- **REQUESTS**:
**1.** Copy the Jean Lucienbonnet profile from "- Championships: 0" to "Sicily in 1962.", replacing "Formula Junior" with "Formula Three".
**2.** According to the Jean Lucienbonnet profile, what car did he drive in his 1959 Monaco Grand Prix entry?

Start of EXCERPT

Jean Lucienbonnet
- Born: 7 January 1923 Nice, France
- Died: 19 August 1962 (aged 39) Enna-Pergusa, Sicily, Italy

Formula One World Championship career
- Nationality: French
- Active years: 1959
- Teams: privateer Cooper
- Entries: 1 (0 starts)
- Championships: 0
- Wins: 0
- Podiums: 0
- Career points: 0
- Pole positions: 0
- Fastest laps: 0
- First entry: 1959 Monaco Grand Prix

= Jean Lucienbonnet =

French racing driver (1923–1962)

Jean Lucienbonnet (born Lucien Jean Bonnet, January 7, 1923 – died August 19, 1962) was a racing driver from France, racing and rallying in various series. His single Formula One World Championship entry was the 1959 Monaco Grand Prix with his Cooper T45, but he failed to qualify. He was killed in a Formula Junior race in Sicily in 1962.

End of EXCERPT
Start of EXTRACTED RECORDS

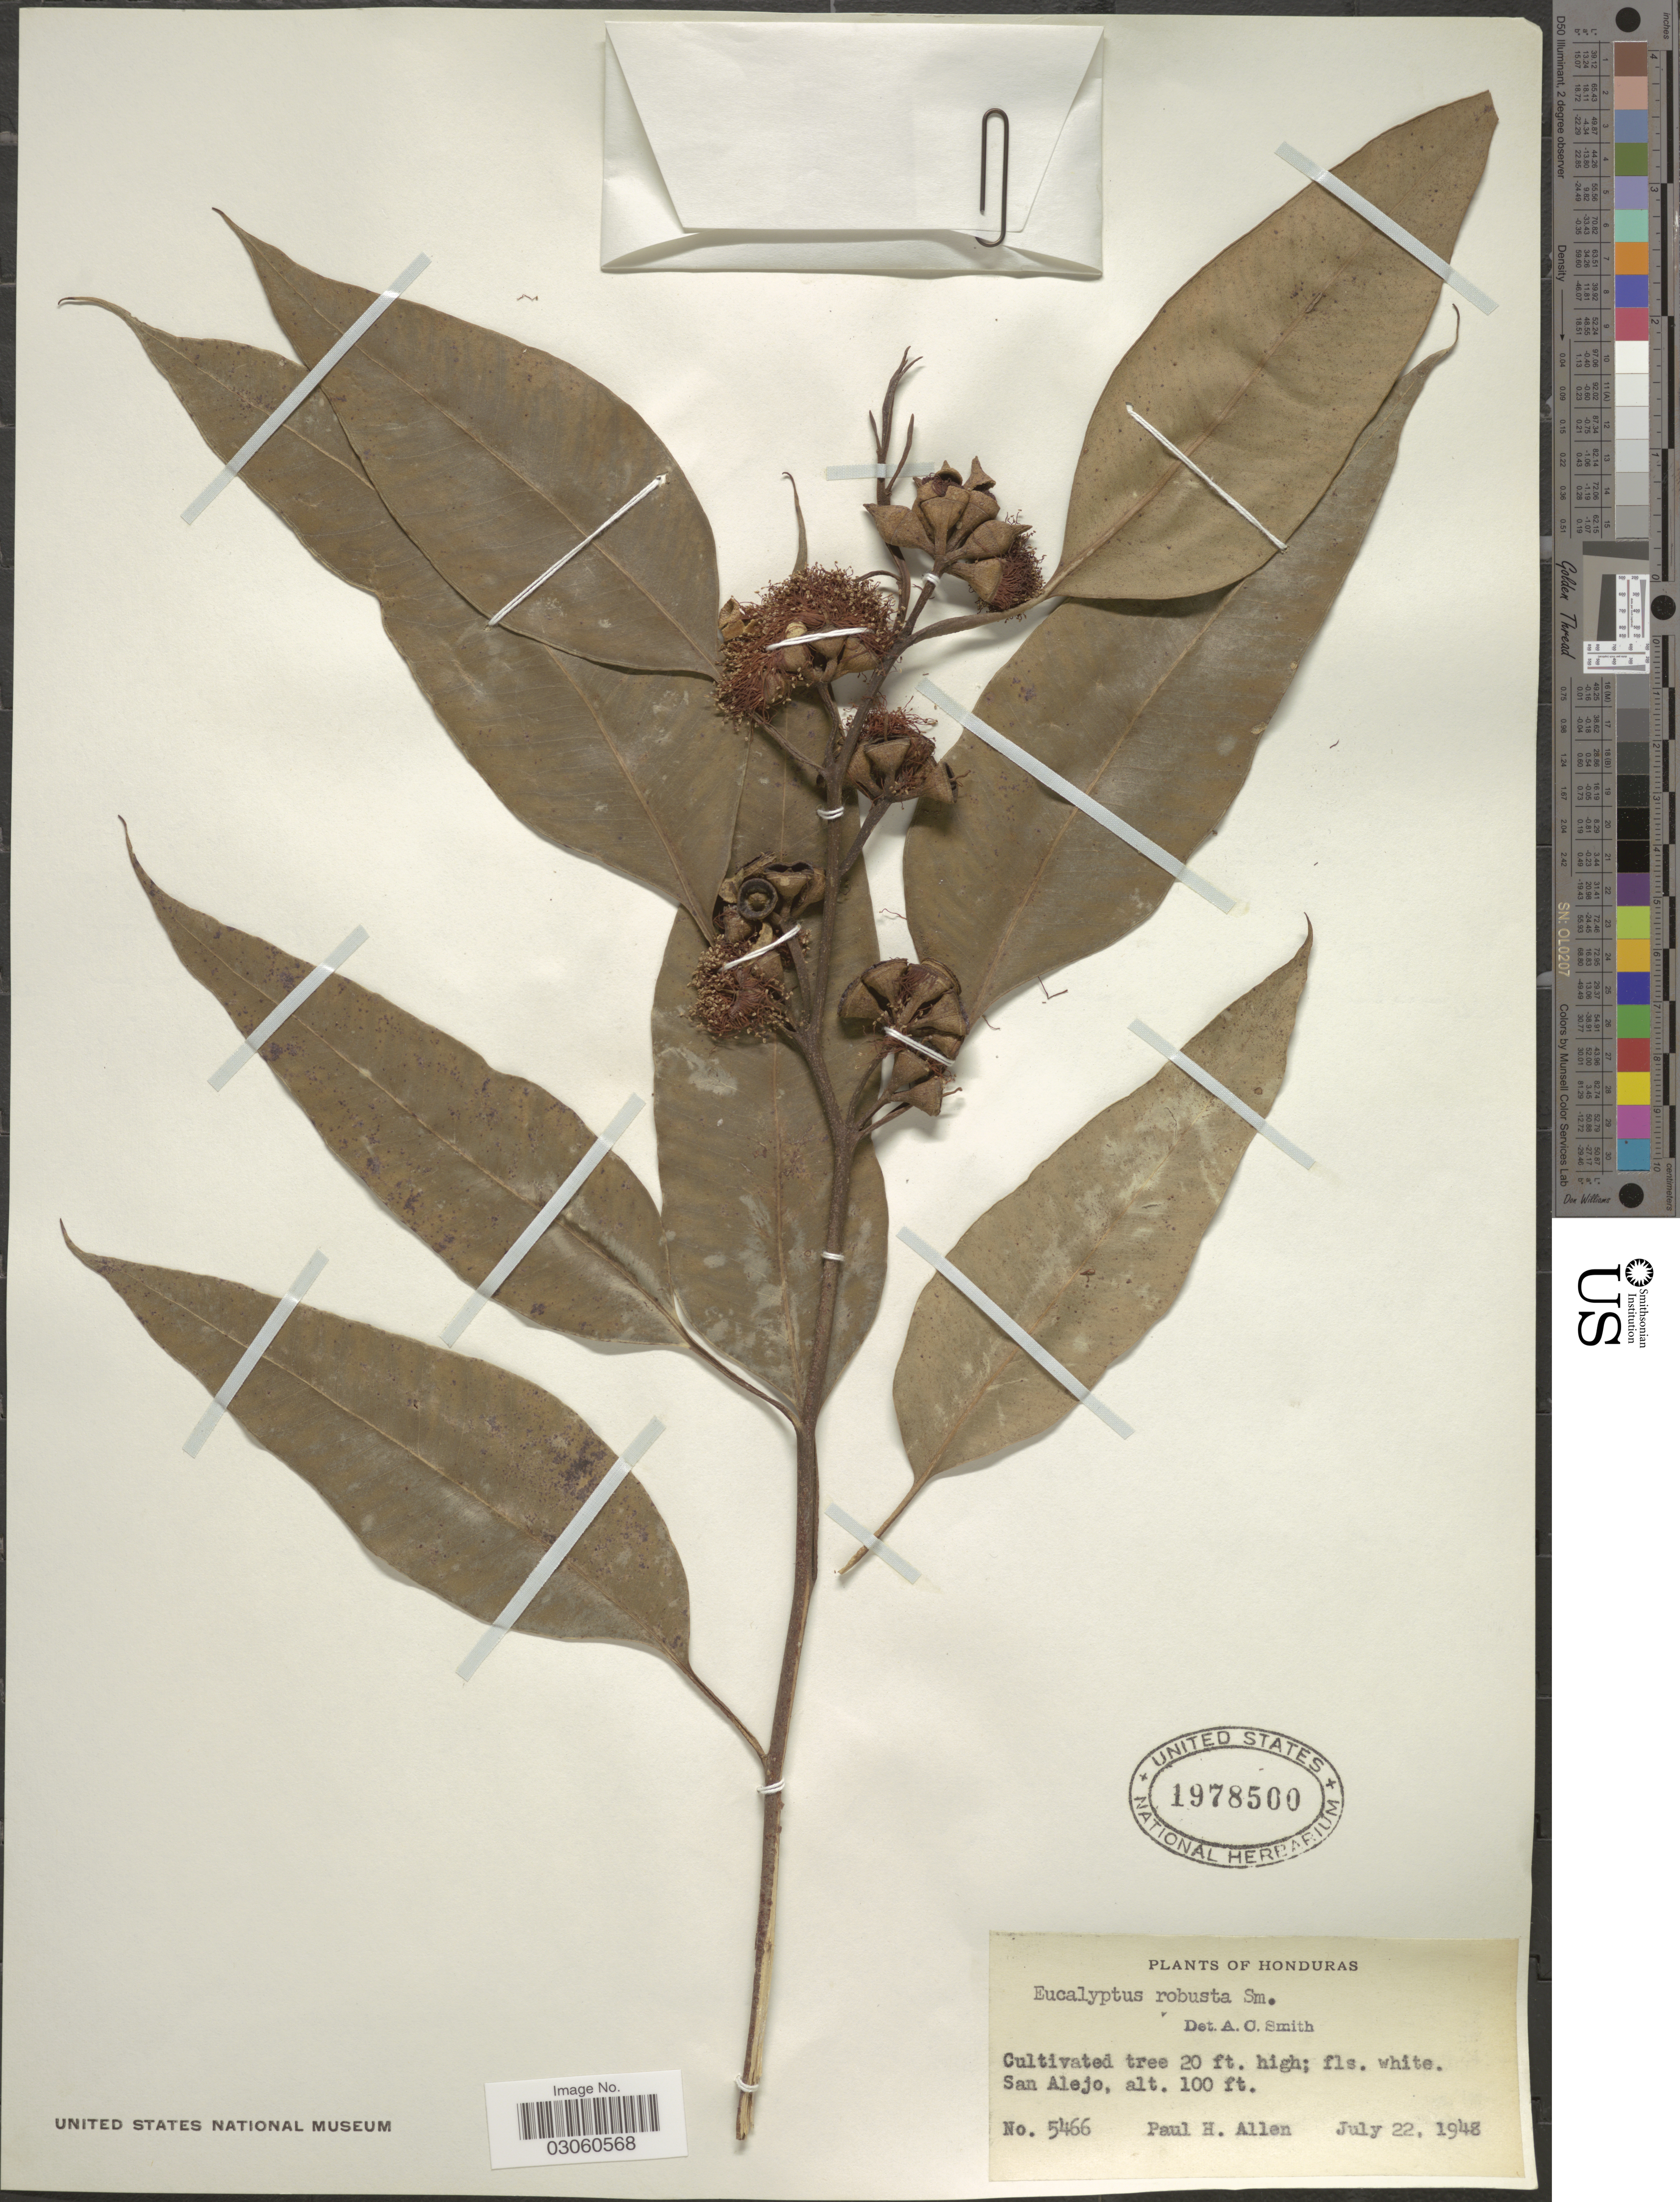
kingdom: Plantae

End of EXTRACTED RECORDS
Start of EXTRACTED RECORDS

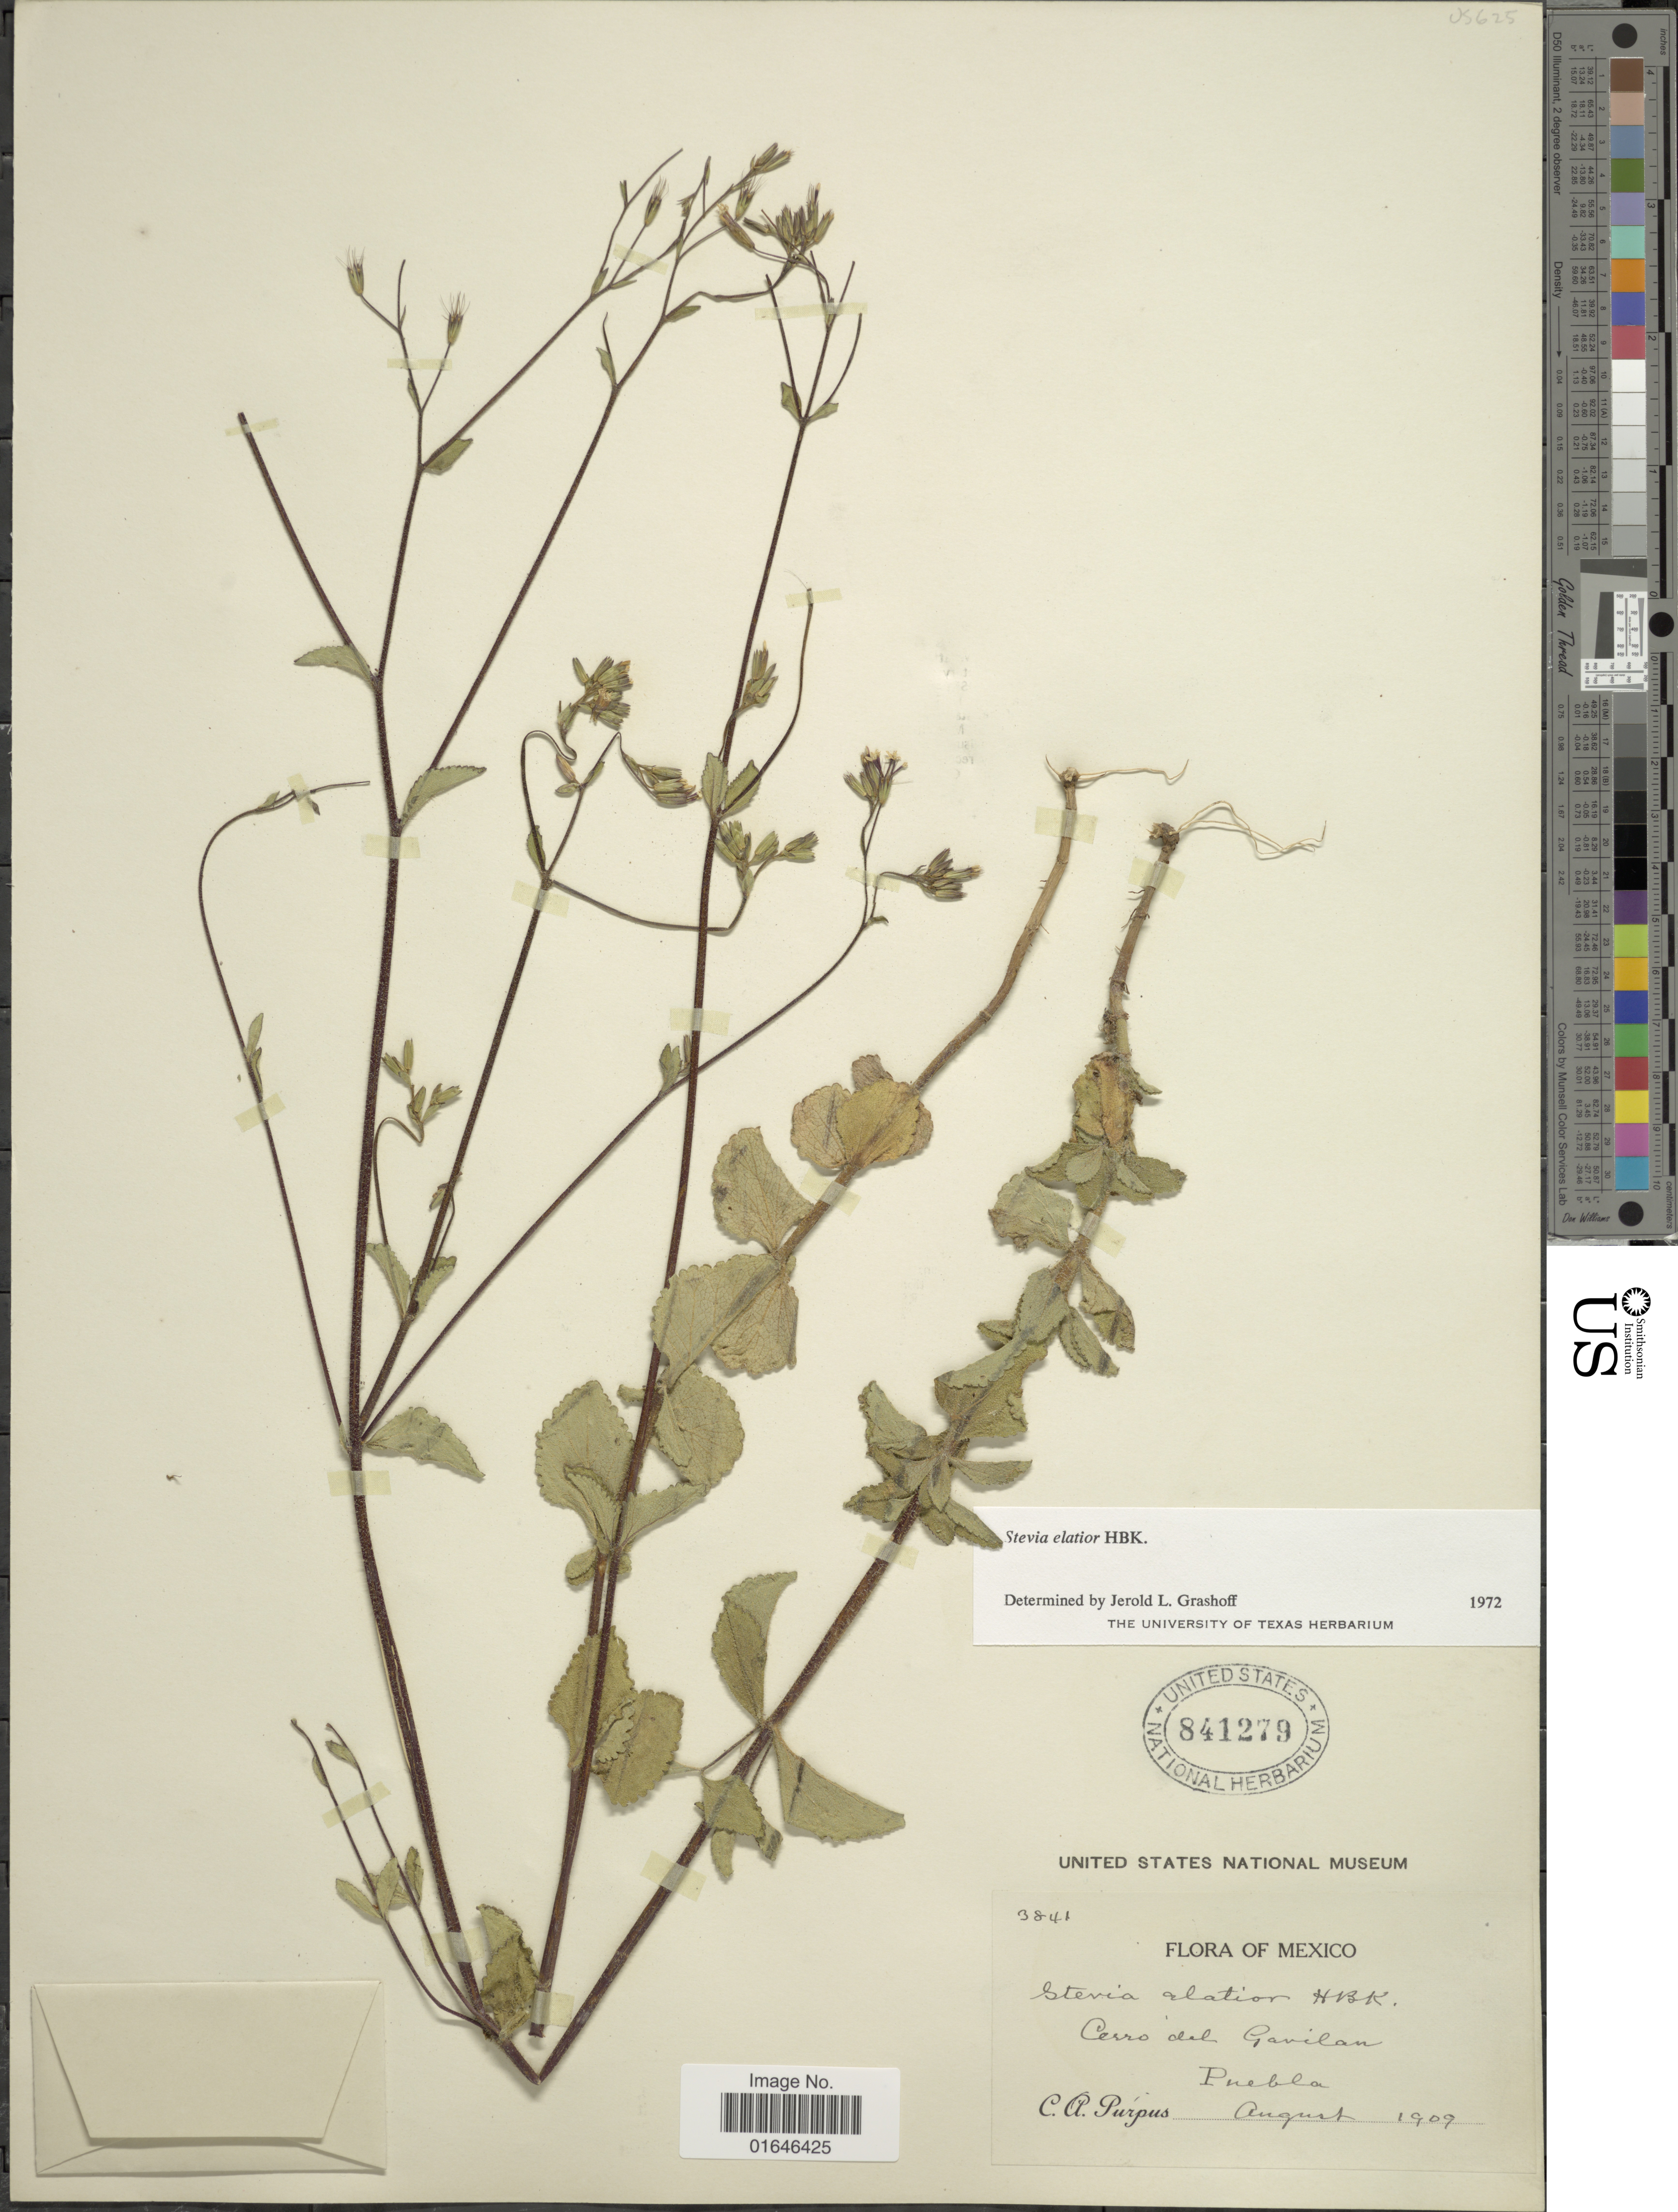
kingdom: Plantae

End of EXTRACTED RECORDS

- **SOLVED TASKS**:
**1.**
- Championships: 0
- Wins: 0
- Podiums: 0
- Career points: 0
- Pole positions: 0
- Fastest laps: 0
- First entry: 1959 Monaco Grand Prix

= Jean Lucienbonnet =

French racing driver (1923–1962)

Jean Lucienbonnet (born Lucien Jean Bonnet, January 7, 1923 – died August 19, 1962) was a racing driver from France, racing and rallying in various series. His single Formula One World Championship entry was the 1959 Monaco Grand Prix with his Cooper T45, but he failed to qualify. He was killed in a Formula Three race in Sicily in 1962.

**2.** A Cooper T45.